(Information Opens)

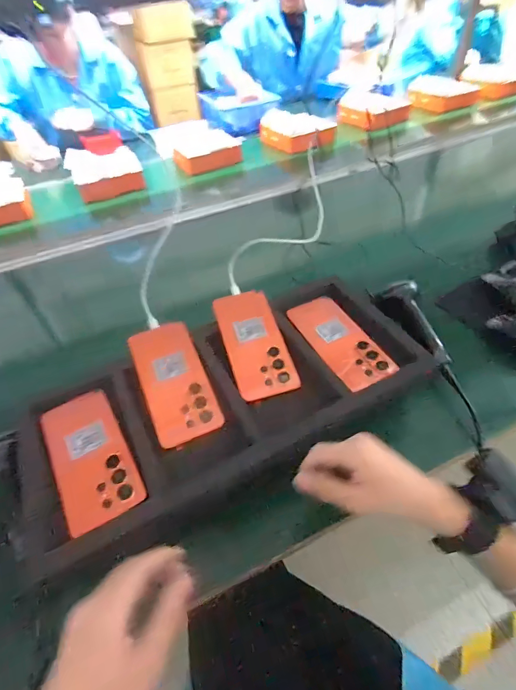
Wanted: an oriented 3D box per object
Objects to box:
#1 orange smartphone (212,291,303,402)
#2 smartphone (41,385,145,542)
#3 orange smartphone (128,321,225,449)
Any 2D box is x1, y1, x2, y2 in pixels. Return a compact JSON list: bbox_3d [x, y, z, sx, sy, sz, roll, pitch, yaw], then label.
[{"bbox_3d":[-0.005,-0.005,0.496,0.079,0.004,0.168,-16,59,-9],"label":"orange smartphone"},{"bbox_3d":[-0.192,0.122,0.412,0.077,0.006,0.164,-26,53,-20],"label":"smartphone"},{"bbox_3d":[-0.107,0.042,0.461,0.079,0.009,0.165,-21,60,-14],"label":"orange smartphone"}]

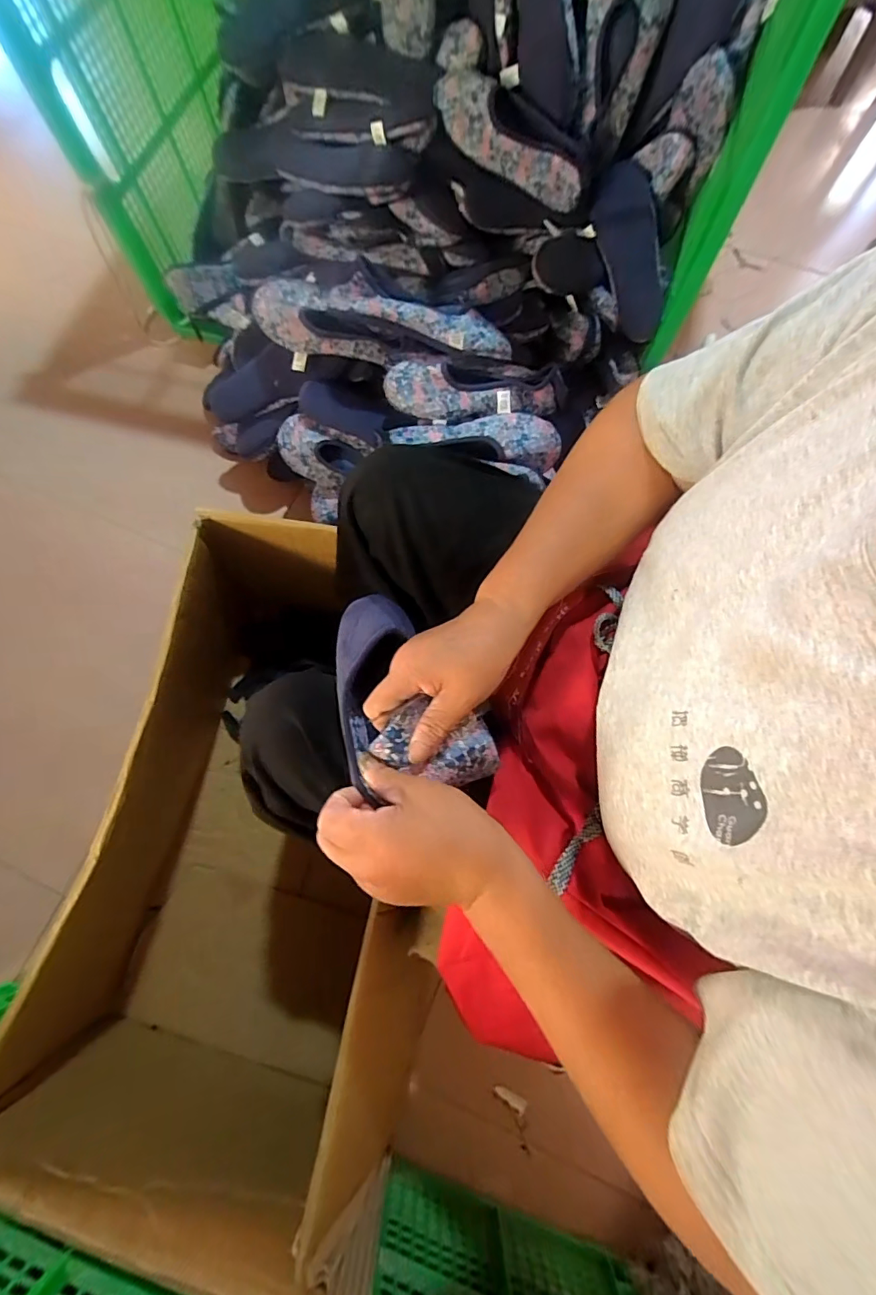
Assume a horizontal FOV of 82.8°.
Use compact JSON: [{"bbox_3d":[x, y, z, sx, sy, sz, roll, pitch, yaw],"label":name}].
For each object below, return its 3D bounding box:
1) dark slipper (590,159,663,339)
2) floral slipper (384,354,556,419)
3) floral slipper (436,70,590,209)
[{"bbox_3d":[0.318,-0.646,0.819,0.087,0.043,0.254,-19,106,-5],"label":"dark slipper"},{"bbox_3d":[0.051,-0.384,0.735,0.253,0.055,0.081,0,74,0],"label":"floral slipper"},{"bbox_3d":[0.115,-0.784,0.770,0.259,0.040,0.092,30,117,-11],"label":"floral slipper"}]

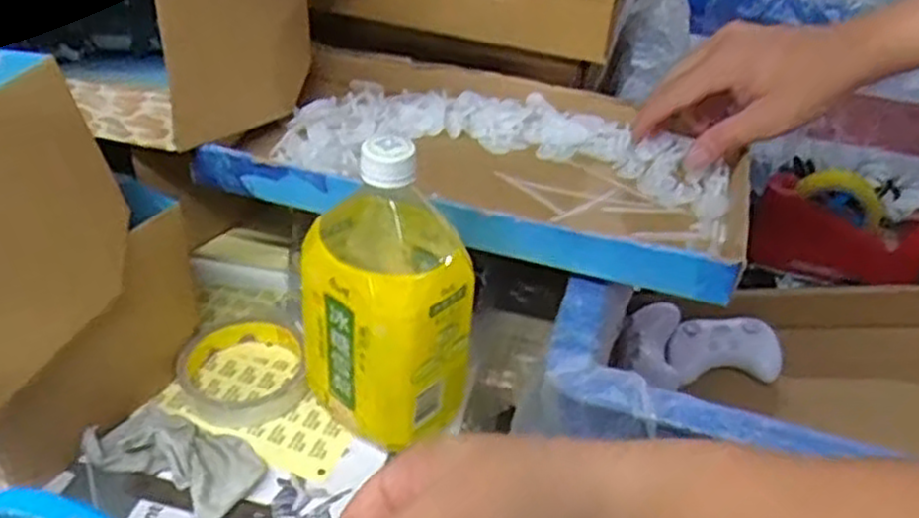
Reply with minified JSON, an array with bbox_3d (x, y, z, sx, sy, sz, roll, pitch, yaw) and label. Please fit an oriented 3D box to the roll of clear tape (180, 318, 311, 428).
[{"bbox_3d":[-0.148,0.074,0.537,0.082,0.023,0.084,4,37,-3],"label":"roll of clear tape"}]

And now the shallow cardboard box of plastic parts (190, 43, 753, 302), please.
[{"bbox_3d":[0.019,-0.073,0.568,0.364,0.043,0.211,13,38,9],"label":"shallow cardboard box of plastic parts"}]

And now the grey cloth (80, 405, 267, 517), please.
[{"bbox_3d":[-0.173,0.116,0.478,0.099,0.027,0.059,22,40,20],"label":"grey cloth"}]

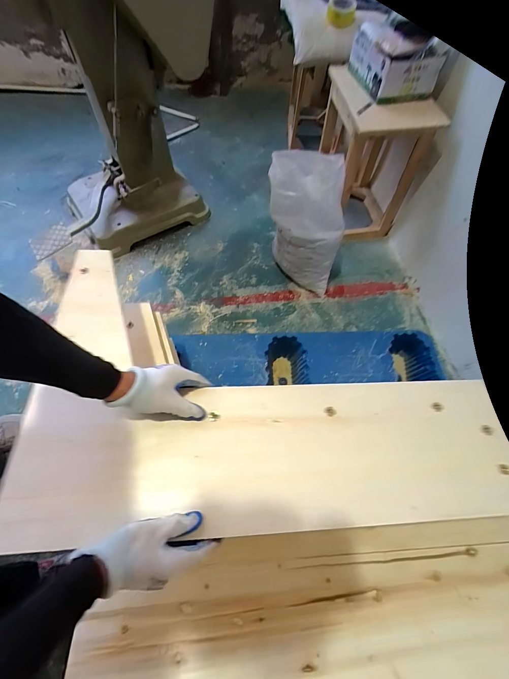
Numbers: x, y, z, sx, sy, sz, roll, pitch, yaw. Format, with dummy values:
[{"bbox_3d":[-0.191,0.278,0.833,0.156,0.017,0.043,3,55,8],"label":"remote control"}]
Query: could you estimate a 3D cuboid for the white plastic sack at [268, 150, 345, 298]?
[{"bbox_3d":[0.186,-0.413,1.087,0.275,0.469,0.213,15,62,5],"label":"white plastic sack"}]

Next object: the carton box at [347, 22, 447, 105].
[{"bbox_3d":[0.471,-0.962,1.006,0.214,0.131,0.280,-10,63,-8],"label":"carton box"}]

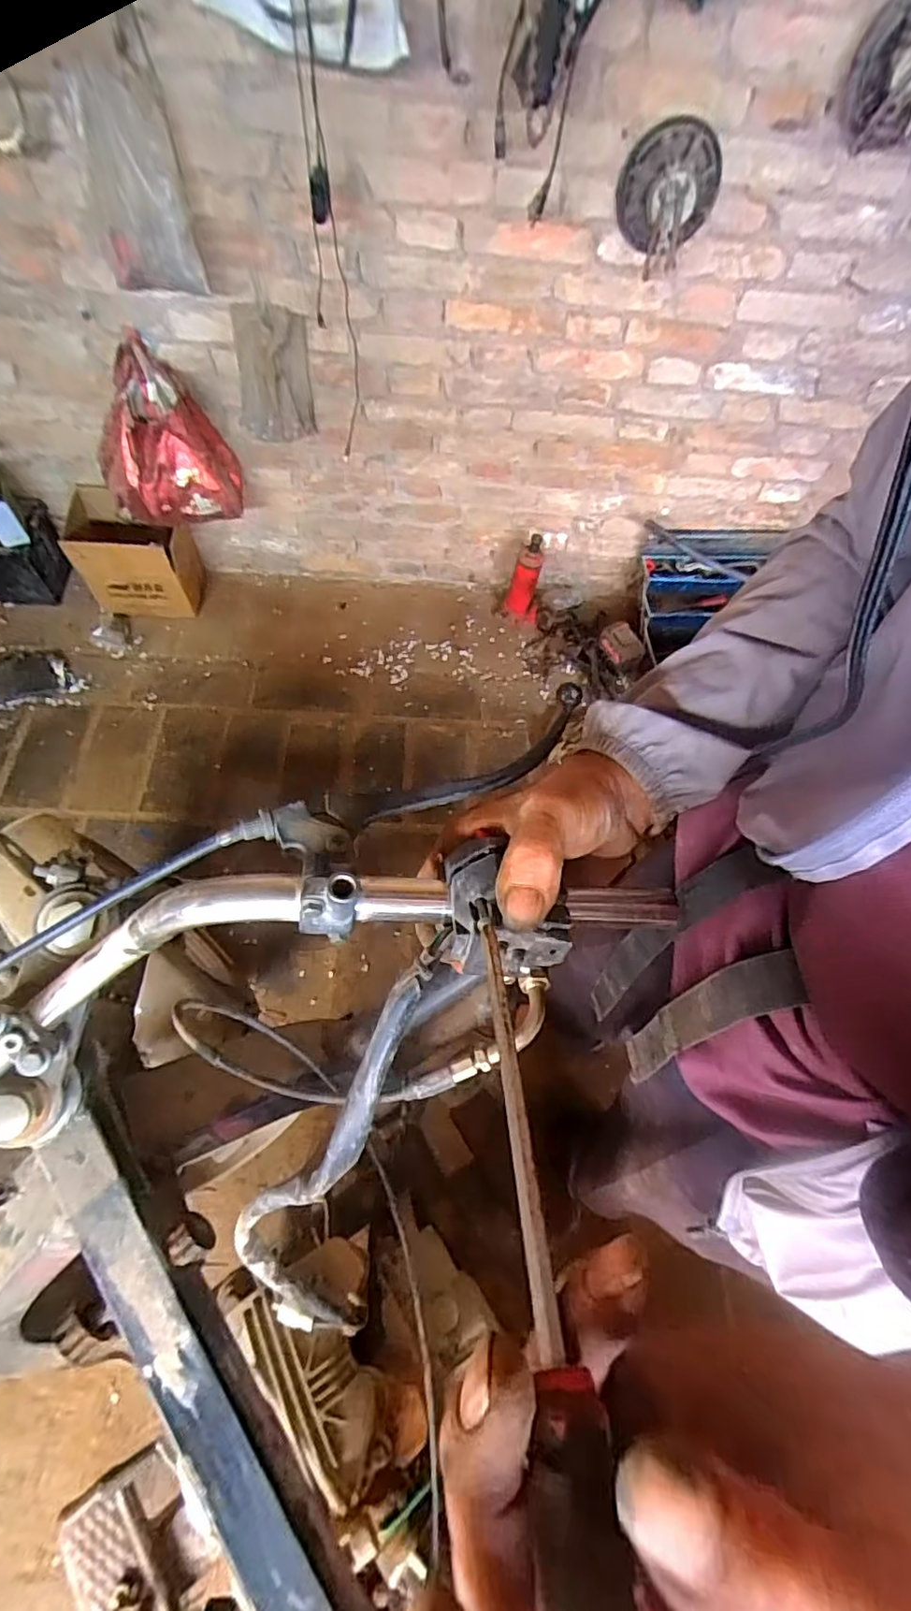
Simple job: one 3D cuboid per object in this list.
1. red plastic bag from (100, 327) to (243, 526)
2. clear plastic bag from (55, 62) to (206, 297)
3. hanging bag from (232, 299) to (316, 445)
[{"bbox_3d":[-0.645,-0.789,1.335,0.283,0.318,0.164,9,62,-1],"label":"red plastic bag"},{"bbox_3d":[-0.517,-0.968,0.956,0.184,0.279,0.034,13,68,9],"label":"clear plastic bag"},{"bbox_3d":[-0.381,-0.885,1.255,0.151,0.272,0.028,11,67,-2],"label":"hanging bag"}]

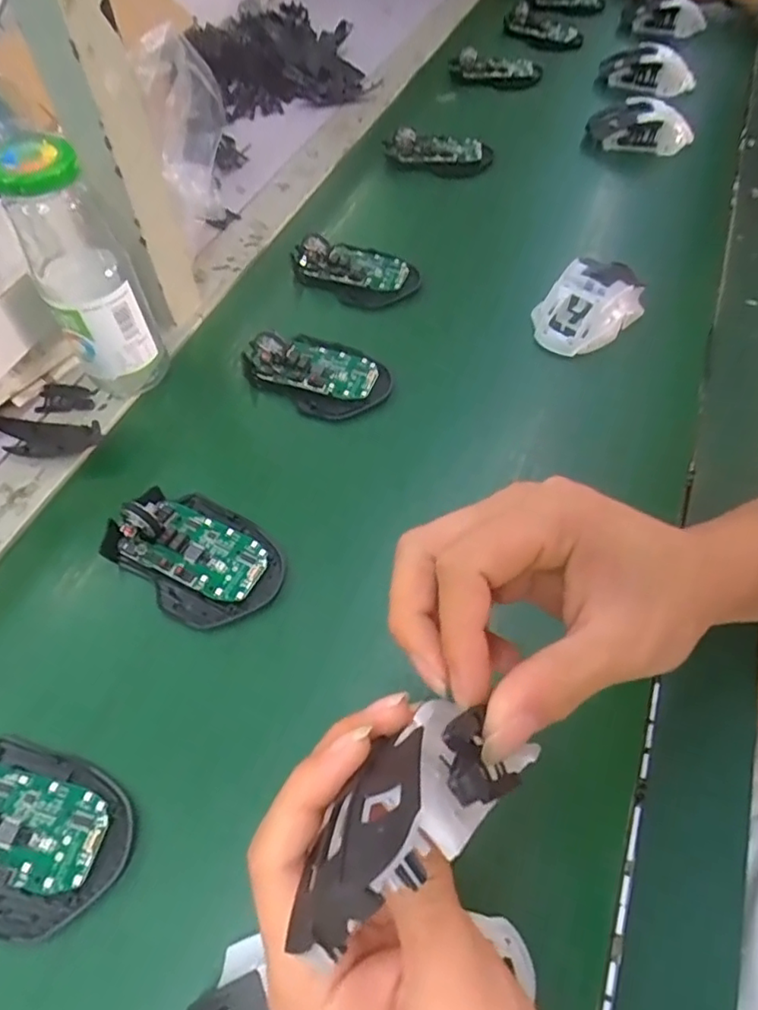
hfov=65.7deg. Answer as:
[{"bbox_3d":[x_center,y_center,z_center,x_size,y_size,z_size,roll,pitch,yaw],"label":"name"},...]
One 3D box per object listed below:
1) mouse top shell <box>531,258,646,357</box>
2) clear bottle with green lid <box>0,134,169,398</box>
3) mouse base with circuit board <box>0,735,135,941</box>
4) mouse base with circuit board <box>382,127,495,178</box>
[{"bbox_3d":[0.168,-0.160,0.472,0.096,0.034,0.060,-37,66,-23],"label":"mouse top shell"},{"bbox_3d":[-0.194,-0.155,0.391,0.061,0.159,0.076,-23,61,-16],"label":"clear bottle with green lid"},{"bbox_3d":[-0.178,0.152,0.278,0.111,0.024,0.073,21,59,11],"label":"mouse base with circuit board"},{"bbox_3d":[0.063,-0.373,0.618,0.114,0.021,0.052,8,58,2],"label":"mouse base with circuit board"}]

(Information Closes)

Task details. Return every line from the records above that holds the word "below".

Answer.
For each object below, return its 3D bounding box:
One 3D box per object listed below:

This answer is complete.